RECORDED DATA: Begin

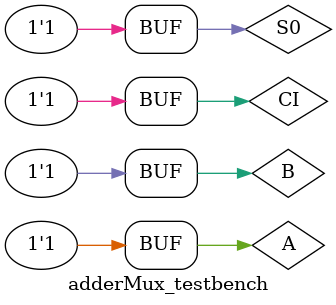
<source format=sv>
`timescale 1ns/10ps

module adderMux(A, B, S0, CI, out, CO);
	input logic A, B, S0, CI;
	output logic out, CO;
	
	logic Binvert;
	not #50 (Binvert, B);
	
	logic [1:0]muxin;
	
	assign muxin[0] = B;
	assign muxin[1] = Binvert;	
	
	logic muxout;

	TwoToOneMux mux1 (muxout, S0, muxin);
	fullAdder adder1 (A, muxout, CI, out, CO);


endmodule

module adderMux_testbench;
	logic A, B, S0, CI, out, CO;
	
	initial begin
		S0 = 0; A = 0; B = 0; CI = 0; #400;
		S0 = 0; A = 0; B = 0; CI = 1; #400;
		S0 = 0; A = 0; B = 1; CI = 0; #400;
		S0 = 0; A = 0; B = 1; CI = 1; #400;
		S0 = 0; A = 1; B = 0; CI = 0; #400;
		S0 = 0; A = 1; B = 0; CI = 1; #400;
		S0 = 0; A = 1; B = 1; CI = 0; #400;
		S0 = 0; A = 1; B = 1; CI = 1; #400;
		
		S0 = 1; A = 0; B = 0; CI = 0; #400;
		S0 = 1; A = 0; B = 0; CI = 1; #400;
		S0 = 1; A = 0; B = 1; CI = 0; #400;
		S0 = 1; A = 0; B = 1; CI = 1; #400;
		S0 = 1; A = 1; B = 0; CI = 0; #400;
		S0 = 1; A = 1; B = 0; CI = 1; #400;
		S0 = 1; A = 1; B = 1; CI = 0; #400;
		S0 = 1; A = 1; B = 1; CI = 1; #400;
	end

		adderMux dut(.A, .B, .S0, .CI, .out, .CO);


endmodule
</source>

RECORDED DATA: End

(THE PROBLEM) Show each line of the material where the word "muxin" occurs.

(TASK SOLUTION)
	logic [1:0]muxin;
	assign muxin[0] = B;
	assign muxin[1] = Binvert;	
	TwoToOneMux mux1 (muxout, S0, muxin);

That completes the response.